◆ EXERCISE AIM: Only a number is wanted here: the count of lines in the entries below that contain the word "Frutigen".

DATASET EXTRACT: Begin

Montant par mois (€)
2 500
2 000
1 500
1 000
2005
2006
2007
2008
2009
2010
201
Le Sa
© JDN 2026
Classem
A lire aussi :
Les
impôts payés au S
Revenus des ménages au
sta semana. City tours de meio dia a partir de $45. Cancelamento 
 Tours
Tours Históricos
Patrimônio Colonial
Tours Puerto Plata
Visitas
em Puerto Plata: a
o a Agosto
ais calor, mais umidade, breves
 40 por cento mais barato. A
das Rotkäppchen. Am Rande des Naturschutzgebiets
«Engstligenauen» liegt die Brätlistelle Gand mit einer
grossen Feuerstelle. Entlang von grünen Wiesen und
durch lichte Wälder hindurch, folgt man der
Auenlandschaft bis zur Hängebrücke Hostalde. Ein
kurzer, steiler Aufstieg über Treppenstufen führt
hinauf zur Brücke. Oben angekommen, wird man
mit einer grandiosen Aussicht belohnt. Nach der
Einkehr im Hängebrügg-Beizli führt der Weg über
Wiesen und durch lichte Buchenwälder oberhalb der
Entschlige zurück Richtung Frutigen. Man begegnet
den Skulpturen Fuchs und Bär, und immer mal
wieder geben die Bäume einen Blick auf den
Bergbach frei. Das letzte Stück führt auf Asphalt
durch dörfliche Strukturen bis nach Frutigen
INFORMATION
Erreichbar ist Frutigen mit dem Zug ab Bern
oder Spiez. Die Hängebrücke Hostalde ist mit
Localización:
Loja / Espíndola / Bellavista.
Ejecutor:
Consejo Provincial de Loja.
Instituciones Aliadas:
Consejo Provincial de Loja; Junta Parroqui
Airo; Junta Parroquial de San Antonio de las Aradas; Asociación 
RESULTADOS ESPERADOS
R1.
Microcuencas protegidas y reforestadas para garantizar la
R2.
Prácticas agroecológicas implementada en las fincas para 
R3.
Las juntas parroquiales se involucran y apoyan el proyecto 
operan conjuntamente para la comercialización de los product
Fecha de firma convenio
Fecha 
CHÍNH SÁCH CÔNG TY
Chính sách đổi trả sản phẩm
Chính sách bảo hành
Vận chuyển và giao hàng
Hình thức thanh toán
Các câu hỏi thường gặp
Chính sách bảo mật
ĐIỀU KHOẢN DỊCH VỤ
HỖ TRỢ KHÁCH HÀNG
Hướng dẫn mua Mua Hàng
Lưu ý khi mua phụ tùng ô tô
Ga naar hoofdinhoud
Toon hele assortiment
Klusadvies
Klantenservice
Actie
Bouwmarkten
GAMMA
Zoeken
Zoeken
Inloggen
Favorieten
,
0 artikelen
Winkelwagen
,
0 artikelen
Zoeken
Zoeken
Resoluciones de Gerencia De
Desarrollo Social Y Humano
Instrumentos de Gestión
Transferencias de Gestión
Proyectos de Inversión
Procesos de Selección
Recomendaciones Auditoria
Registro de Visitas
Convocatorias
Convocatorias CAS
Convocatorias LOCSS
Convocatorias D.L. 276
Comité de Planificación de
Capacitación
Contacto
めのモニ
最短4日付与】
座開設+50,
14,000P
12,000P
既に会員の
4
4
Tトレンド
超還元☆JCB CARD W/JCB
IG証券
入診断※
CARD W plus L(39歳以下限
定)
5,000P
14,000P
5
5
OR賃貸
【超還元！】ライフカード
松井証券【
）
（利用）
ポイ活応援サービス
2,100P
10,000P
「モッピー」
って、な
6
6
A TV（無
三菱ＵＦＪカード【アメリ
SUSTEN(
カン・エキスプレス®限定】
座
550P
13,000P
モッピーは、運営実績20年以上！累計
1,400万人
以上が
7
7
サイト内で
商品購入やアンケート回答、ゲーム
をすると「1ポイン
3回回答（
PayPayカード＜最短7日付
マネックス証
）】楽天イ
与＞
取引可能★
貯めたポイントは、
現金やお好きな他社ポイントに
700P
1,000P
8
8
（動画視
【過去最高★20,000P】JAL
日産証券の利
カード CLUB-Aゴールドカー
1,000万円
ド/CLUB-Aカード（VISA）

DATASET EXTRACT: End

◆ SOLUTION TO THIS PROBLEM: 3